Understanding the Software Defined Radio Receiver SDR
The software defined radio, SDR, technology is able to provide some significant advantages over traditional hardware based radio designs. Using the power of digital processing, software defined radios are being used in many different applications in many different areas.
The basic concept of the SDR software radio is that the radio can be totally configured or defined by the software so that a common platform can be used across a number of areas and the software used to change the configuration of the radio for the function required at a given time. There is also the possibility that it can then be re-configured as upgrades to standards arrive, or if it is required to meet another role, or if the scope of its operation is changed.
Software defined radio applications
The SDR software radio concept is applicable to many areas of use:
- Mobile communications: Software defined radios are very useful in areas such as mobile communications. By upgrading the software it is possible to apply changes to any standards and even add new waveforms purely by upgrading the software and without the need for changes to the hardware. This can even be done remotely, thereby providing considerable savings in cost.
- Research & development: The software defined radio, SDR is very useful in many research projects. The radios can be configured to provide the exact receiver and transmitter requirements for any application without the need for a total hardware design from scratch.
- Military: The military have made much use of software defined radio technology enabling them to re-use hardware and update signal waveforms as needed.
- Amateur radio: Radio hams have very successfully employed software defined radio technology, using it to provide improved performance and flexibility.
- Other: There are very many other applications that can make use of SDR technology, enabling the radio to be exactly tailored to the requirements using software adjustments.
There are many opportunities for considering the use of the software defined radio, SDR, concept. As time progresses and the technology moves forward, it will be possible to use the concept in new areas.
Software defined radio definition
Although it may sound a trivial exercise, creating a definition for the software defined radio is not as simple as it seems. It is also necessary to produce a robust definition for many reasons including regulatory applications, standards issues, and for enabling the SDR technology to move forwards more quickly.

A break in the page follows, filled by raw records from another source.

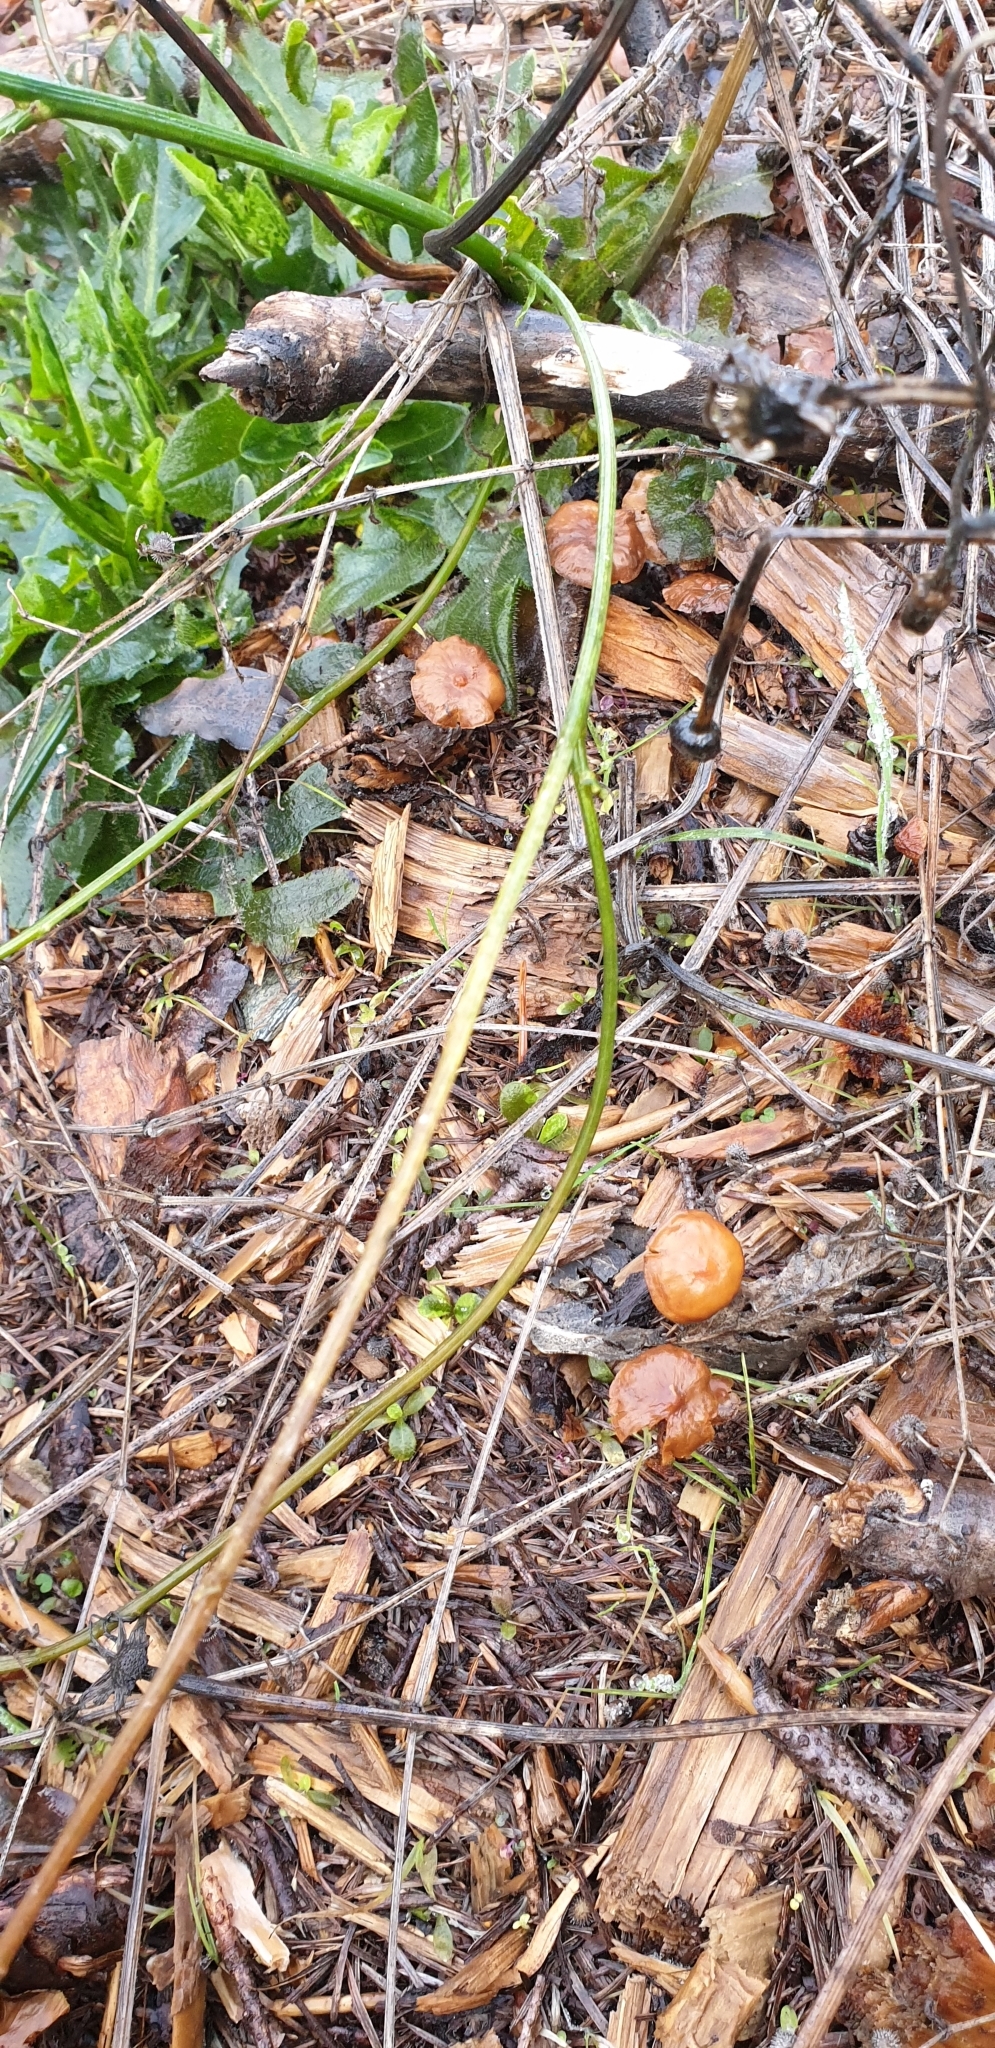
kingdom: Fungi
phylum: Basidiomycota
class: Agaricomycetes
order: Agaricales
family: Strophariaceae
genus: Leratiomyces
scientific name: Leratiomyces ceres
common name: Redlead roundhead
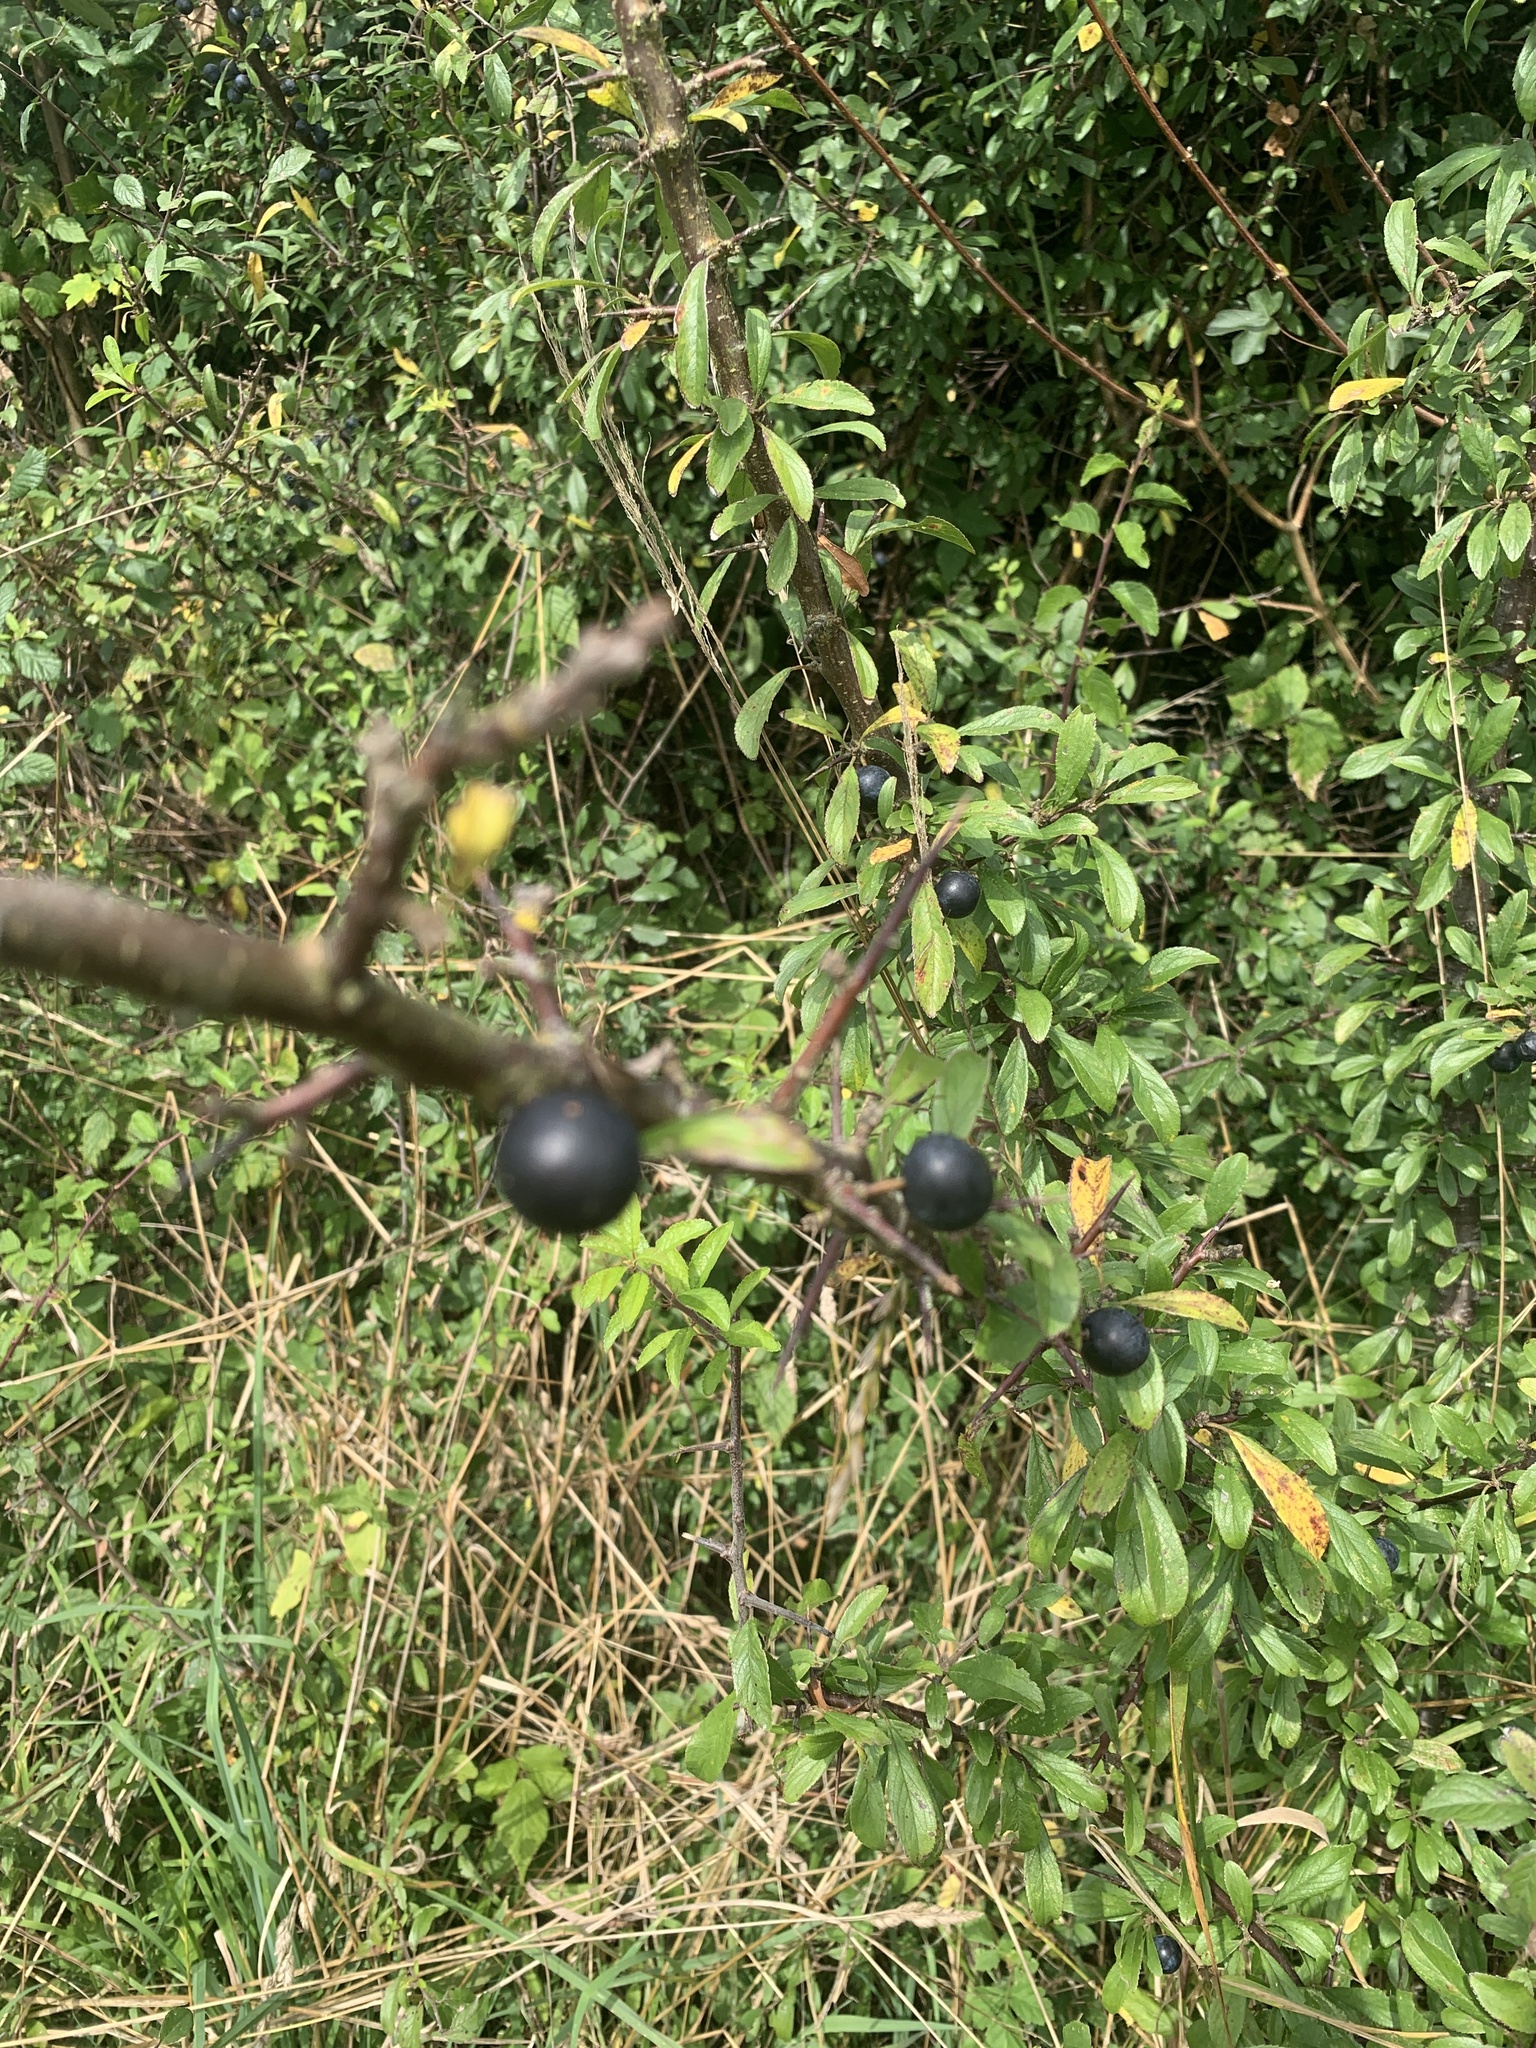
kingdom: Plantae
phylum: Tracheophyta
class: Magnoliopsida
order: Rosales
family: Rosaceae
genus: Prunus
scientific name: Prunus spinosa
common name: Blackthorn
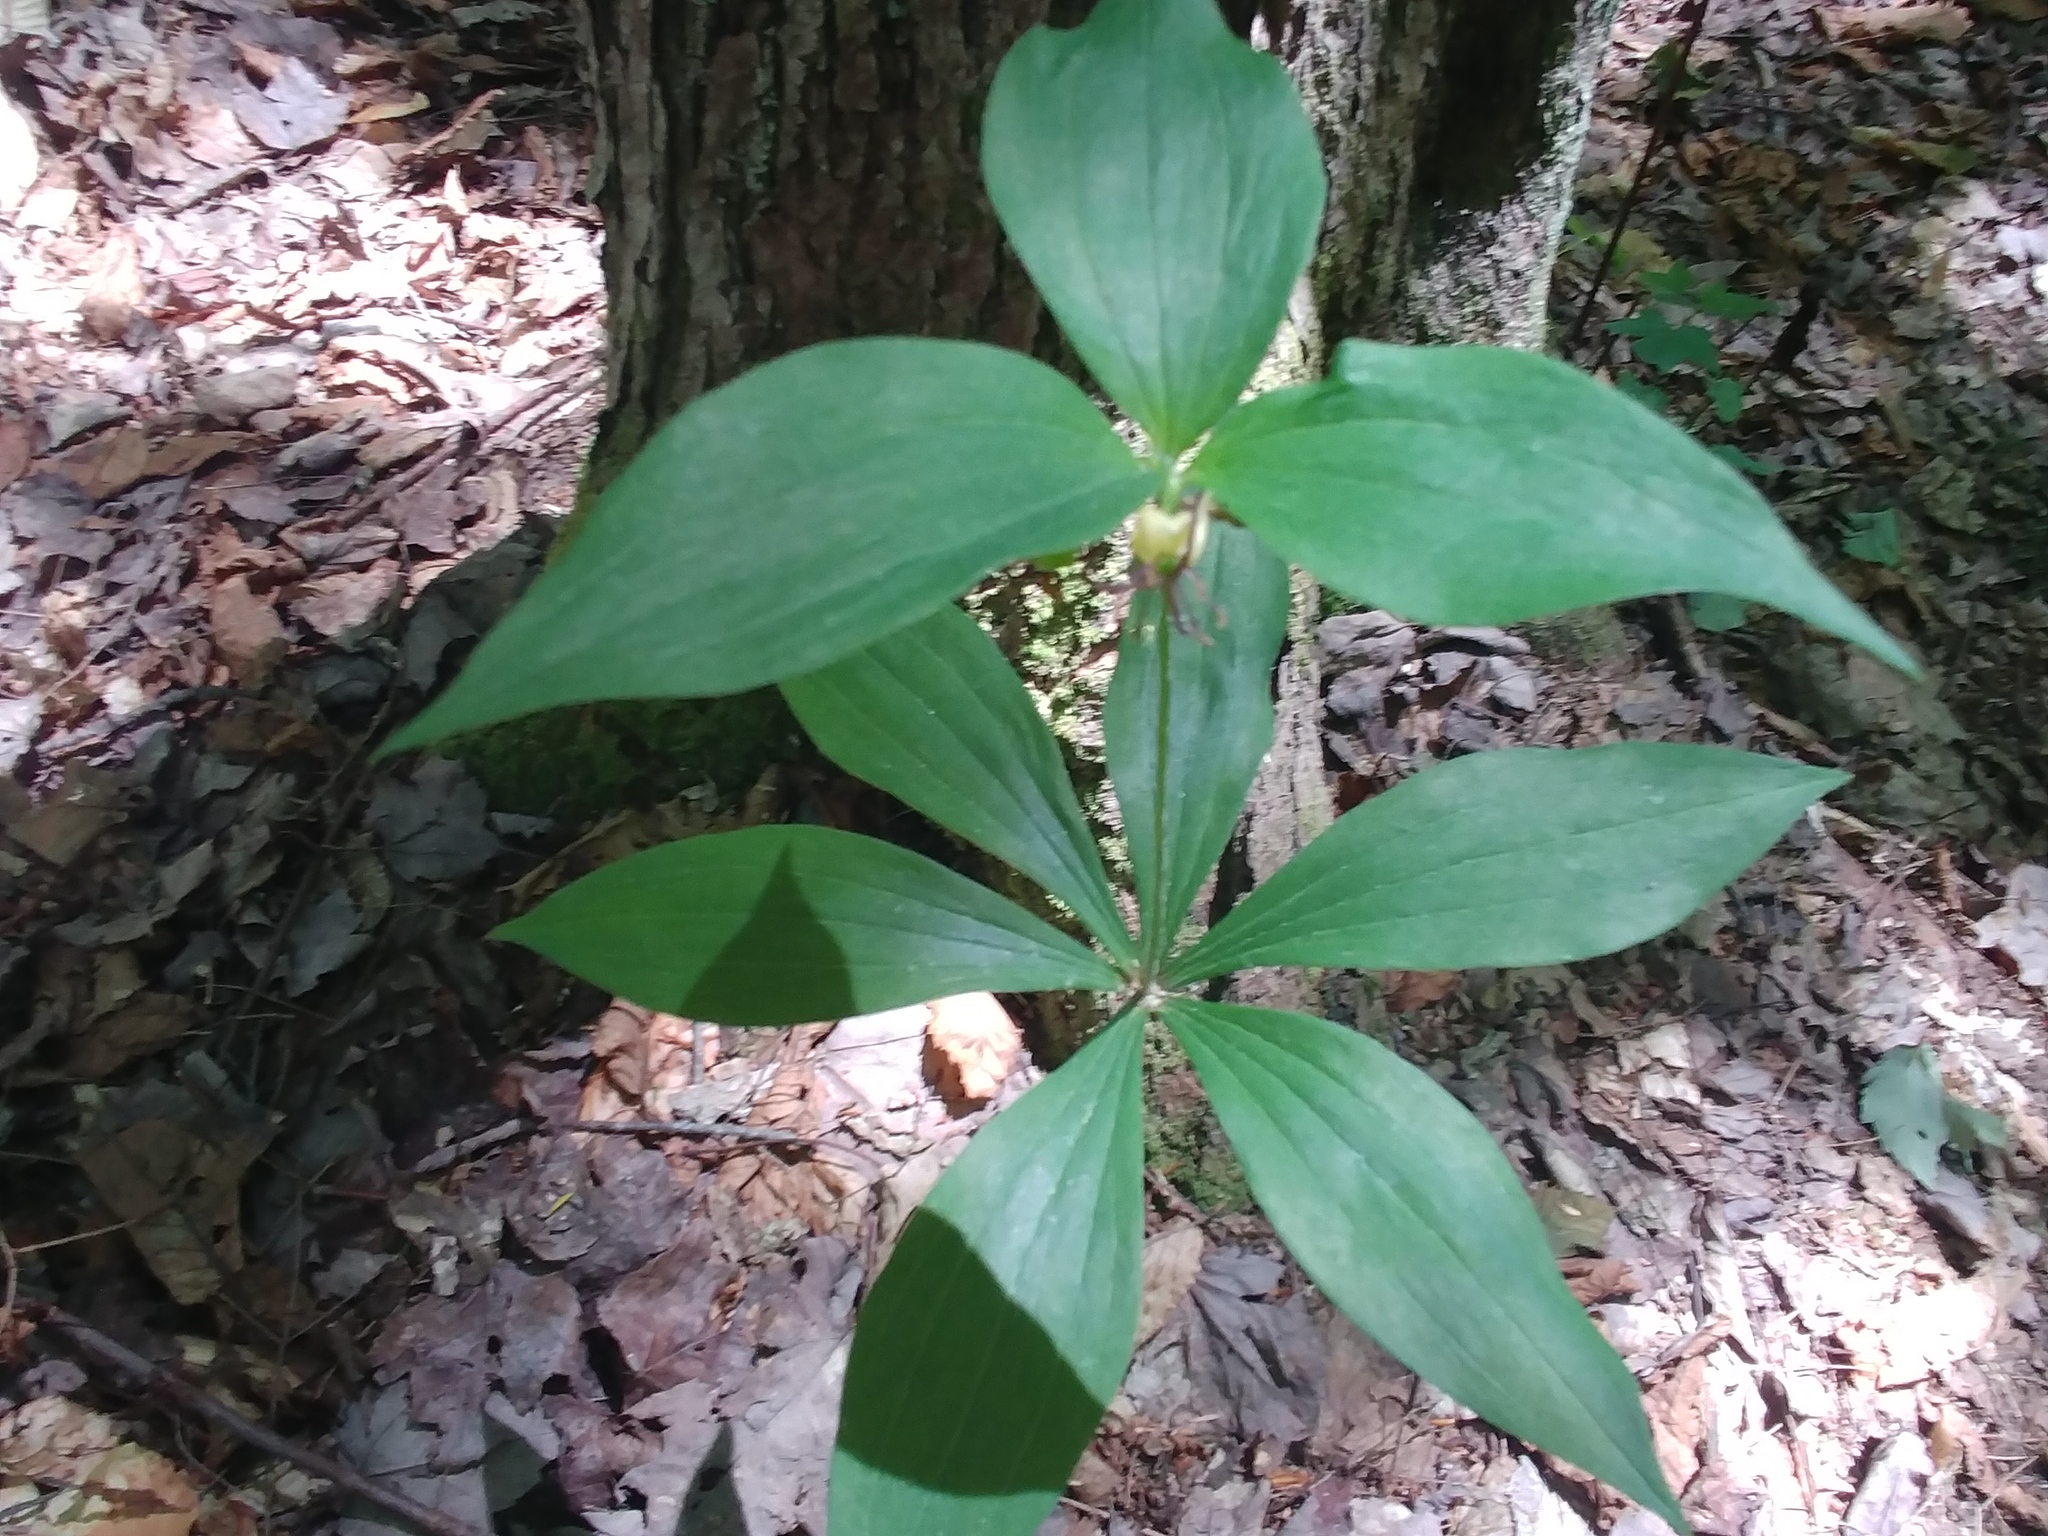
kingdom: Plantae
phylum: Tracheophyta
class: Liliopsida
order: Liliales
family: Liliaceae
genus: Medeola
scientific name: Medeola virginiana
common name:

Many definitions have appeared that might cover a definition for a software defined radio, SDR. The SDR Forum themselves have defined the two main types of radio containing software in the following fashion:
- Software Controlled Radio: Radio in which some or all of the physical layer functions are Software Controlled. In other words this type of radio only uses software to provide control of the various functions that are fixed within the radio.
- Software Defined Radio: Radio in which some or all of the physical layer functions are Software Defined. In other words, the software is used to determine the specification of the radio and what it does. If the software within the radio is changed, its performance and function may change.
Another definition that seems to encompass the essence of the Software Defined radio, SDR is that it has a generic hardware platform on which software runs to provide functions including modulation and demodulation, filtering (including bandwidth changes), and other functions such as frequency selection and if required frequency hopping. By reconfiguring of changing the software, then the performance of the radio is changed.
To achieve this the software defined radio technology uses software modules that run on a generic hardware platform consisting of digital signal processing (DSP) processors as well as general purpose processors to implement the radio functions to transmit and receive signals.
In an ideal world the signal at the final frequency and at the correct level would emanate, and similarly for reception, the signal from the antenna would be directly converted to digits and all the processing be undertaken under software control. In this way there are no limitations introduced by the hardware. To achieve this, the Digital to Analogue conversion for transmission would need to have a relatively high power, dependent upon the application and it would also need to have very low noise for receive. As a result full software definition is not normally possible.
One major initiative that uses the SDR, software defined radio, is a military venture known as the Joint Tactical Radio System, JTRS. Using this a single hardware platform could be used and it could communicate using one of a variety of waveforms simply by reloading or reconfiguring the software for the particular application required.
This is a particularly attractive proposition, especially for coalition style operations where forces from different countries may operate together. Radios could be re-configured to enable communications to occur between troops from different countries, etc.